In the first article, the sounding is designed to test the validity or weakness of Althusser’s various attempts to grapple with the theoretical problems posed by Stalinism and its crisis. In the second, I look more directly at the relationship between Stalinism and Leninism—which, it seems to me, Althusser essentially evades. I attempt to examine the possible modes of recuperation of Lenin’s thought and work, if one rejects that myth of ‘Leninism’ which served as an ideological prop in the construction of the Stalinist system of power.


The problem of Stalinism has been ever-present in all Althusser’s theoretical work, perhaps qualified but never marginal. In fact, all his philosophical contributions—from the collection of essays For Marx to his recent preface to Lecourt’s book on Lysenko—may be regarded as attempts to answer the burning questions raised by the Twentieth Congress of the cpsu and the ensuing crisis in the international Communist movement. By stressing this point in his polemic with John Lewis, Althusser seems himself to have indicated the vantage-ground from which the central axis of his developing thought can best be viewed. Althusser justifiably claims that he has never given in to the ‘rightist wave’ that was released among most Marxist intellectuals by the Twentieth Congress. Moreover, he did not confine himself to a dogged assertion of defensive positions, as happened in other cases. On the contrary, he threw all his energies into the search for a positive answer to the problems left unresolved by the denunciation of the ‘personality cult’. In the first stage, stretching from For Marx to Reading Capital, he concentrated almost exclusively on the need to open up the path of Marxist philosophy left blocked by Stalinist dogmatism. To be sure, this task was held in common with other Marxist philosophers, including those who had been blown to the right by the violent shock-waves of the Twentieth Congress. But whereas the latter were taking the easier road of a return to the philosophy of the young Marx, where it was possible to meet up comfortably with the humanistic traditions of bourgeois ideology, Althusser chose the directly opposite course—one which was at once more difficult and more radical and original.
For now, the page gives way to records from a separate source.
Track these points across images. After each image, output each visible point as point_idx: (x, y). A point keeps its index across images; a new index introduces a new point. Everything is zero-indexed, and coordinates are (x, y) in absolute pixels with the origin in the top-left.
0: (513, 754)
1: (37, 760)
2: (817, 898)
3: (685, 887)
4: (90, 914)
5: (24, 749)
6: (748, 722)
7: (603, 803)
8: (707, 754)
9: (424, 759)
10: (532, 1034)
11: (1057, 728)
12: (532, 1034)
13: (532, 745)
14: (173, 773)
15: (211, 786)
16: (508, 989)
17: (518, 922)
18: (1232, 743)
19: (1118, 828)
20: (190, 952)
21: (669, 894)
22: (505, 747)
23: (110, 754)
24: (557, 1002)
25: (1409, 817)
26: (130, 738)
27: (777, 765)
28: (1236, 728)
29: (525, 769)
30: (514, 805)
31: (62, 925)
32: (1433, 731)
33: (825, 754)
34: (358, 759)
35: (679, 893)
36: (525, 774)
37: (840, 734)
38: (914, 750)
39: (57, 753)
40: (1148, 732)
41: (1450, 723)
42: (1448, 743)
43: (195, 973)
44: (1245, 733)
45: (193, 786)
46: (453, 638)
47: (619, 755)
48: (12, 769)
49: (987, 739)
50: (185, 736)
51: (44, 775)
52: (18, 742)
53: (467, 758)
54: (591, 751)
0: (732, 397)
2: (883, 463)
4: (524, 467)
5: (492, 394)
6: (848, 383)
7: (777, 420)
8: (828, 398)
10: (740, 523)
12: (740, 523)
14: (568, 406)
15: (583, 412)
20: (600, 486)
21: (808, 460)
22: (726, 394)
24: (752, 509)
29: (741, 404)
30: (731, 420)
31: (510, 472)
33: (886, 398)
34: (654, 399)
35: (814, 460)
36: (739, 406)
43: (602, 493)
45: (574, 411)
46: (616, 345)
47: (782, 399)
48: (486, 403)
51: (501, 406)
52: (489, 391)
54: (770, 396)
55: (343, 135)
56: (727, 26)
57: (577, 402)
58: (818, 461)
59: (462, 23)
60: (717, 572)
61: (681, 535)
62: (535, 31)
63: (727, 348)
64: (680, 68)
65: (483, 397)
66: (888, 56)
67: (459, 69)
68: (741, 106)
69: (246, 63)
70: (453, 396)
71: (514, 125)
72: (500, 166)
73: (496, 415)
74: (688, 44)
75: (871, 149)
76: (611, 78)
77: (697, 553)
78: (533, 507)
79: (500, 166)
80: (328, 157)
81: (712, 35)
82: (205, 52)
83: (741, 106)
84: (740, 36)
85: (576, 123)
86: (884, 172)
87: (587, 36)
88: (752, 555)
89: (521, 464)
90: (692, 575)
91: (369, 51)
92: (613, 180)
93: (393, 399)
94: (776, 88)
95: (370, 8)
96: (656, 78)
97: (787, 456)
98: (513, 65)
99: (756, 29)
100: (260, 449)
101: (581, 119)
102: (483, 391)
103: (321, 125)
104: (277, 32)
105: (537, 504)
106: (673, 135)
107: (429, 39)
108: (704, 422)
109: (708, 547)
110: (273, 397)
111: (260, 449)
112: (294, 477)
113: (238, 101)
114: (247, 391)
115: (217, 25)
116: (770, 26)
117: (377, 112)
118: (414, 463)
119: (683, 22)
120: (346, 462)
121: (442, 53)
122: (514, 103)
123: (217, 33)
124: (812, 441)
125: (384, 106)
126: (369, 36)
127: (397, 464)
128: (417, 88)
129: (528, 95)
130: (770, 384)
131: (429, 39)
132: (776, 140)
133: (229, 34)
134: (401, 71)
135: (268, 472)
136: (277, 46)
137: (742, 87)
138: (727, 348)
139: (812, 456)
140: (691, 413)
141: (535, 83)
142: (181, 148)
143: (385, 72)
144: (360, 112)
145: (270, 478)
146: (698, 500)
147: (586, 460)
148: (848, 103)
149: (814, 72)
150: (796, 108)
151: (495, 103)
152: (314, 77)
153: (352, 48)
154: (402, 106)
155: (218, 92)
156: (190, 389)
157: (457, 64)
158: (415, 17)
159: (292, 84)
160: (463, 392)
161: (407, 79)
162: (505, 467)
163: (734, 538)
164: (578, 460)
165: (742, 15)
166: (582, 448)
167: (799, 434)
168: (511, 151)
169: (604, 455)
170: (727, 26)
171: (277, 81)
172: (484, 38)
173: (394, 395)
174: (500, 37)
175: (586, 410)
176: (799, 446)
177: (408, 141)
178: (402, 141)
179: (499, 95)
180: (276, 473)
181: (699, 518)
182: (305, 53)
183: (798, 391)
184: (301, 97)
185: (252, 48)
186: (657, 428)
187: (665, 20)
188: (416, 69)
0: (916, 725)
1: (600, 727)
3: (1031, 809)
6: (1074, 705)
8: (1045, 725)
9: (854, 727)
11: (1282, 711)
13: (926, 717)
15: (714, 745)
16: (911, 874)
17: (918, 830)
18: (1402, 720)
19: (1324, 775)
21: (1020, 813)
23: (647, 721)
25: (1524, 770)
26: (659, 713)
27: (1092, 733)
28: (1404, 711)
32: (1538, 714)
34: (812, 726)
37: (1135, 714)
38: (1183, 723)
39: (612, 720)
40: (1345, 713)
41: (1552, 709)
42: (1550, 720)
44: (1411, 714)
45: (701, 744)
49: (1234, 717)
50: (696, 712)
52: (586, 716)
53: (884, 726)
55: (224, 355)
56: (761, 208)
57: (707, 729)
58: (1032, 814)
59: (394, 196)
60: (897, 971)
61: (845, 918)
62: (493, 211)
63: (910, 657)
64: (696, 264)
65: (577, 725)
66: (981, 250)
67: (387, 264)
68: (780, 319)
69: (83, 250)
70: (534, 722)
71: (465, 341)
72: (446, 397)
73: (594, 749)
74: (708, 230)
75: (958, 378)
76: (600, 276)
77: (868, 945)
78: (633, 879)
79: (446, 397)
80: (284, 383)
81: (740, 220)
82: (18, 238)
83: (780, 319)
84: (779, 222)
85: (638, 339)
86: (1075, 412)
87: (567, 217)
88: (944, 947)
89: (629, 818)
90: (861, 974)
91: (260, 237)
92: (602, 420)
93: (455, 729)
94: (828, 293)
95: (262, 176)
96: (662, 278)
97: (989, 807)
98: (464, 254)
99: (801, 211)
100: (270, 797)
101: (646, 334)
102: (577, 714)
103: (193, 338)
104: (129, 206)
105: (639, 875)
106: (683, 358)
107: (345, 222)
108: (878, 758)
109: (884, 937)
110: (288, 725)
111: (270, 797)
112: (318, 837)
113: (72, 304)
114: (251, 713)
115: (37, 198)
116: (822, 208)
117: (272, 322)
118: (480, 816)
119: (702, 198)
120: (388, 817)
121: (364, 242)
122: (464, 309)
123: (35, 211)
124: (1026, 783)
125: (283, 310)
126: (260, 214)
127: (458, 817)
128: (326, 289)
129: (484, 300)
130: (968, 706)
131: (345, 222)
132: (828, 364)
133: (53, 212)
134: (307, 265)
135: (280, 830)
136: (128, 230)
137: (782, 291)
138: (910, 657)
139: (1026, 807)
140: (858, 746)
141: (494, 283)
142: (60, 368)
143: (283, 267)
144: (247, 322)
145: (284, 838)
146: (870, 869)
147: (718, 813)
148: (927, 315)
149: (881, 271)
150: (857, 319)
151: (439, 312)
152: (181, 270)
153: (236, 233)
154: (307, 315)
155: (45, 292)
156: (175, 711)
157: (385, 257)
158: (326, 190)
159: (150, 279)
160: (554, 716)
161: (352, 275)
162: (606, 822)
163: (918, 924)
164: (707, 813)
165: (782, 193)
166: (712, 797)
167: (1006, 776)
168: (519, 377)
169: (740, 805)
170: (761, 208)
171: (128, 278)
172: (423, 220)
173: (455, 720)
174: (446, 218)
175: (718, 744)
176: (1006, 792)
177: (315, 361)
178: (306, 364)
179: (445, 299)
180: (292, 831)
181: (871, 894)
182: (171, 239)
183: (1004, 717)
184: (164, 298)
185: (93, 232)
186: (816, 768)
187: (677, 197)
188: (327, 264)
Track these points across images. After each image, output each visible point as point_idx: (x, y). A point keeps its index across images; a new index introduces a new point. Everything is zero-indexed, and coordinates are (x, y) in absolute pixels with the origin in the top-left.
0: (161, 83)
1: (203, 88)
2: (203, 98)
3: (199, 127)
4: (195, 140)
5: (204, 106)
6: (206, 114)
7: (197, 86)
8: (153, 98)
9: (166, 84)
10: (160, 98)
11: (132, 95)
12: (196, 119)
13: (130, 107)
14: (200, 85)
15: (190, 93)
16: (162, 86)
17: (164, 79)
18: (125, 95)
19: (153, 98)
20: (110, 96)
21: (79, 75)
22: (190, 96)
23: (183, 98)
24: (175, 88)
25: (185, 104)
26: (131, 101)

In the preface to For Marx (1965), Althusser has himself described the difficulties of this first period, when he was still groping his way along. The principal conclusion he reached was that, in order fully to settle accounts with Stalinism and produce a positive alternative to it, it was not enough to free Marxism from the grip of Stalinist dogmatism: it was necessary to draw up a Marxist balance sheet of Marxism itself—of its far-from-linear history and its largely unexplored potential for further development. The main stress was on the philosophical aspects of the undertaking. The end of Stalinist dogmatism had not set Marxist philosophy free, since ‘after all, it is never possible to liberate, even from dogmatism, more than already exists’; and what then existed of Marxist philosophy was only a bud, a beginning, a still ‘meagrely elaborated’ suggestion.footnote1 The task then was to nurture this bud, to construct that edifice of Marxist philosophy of which Marx had left only the foundations.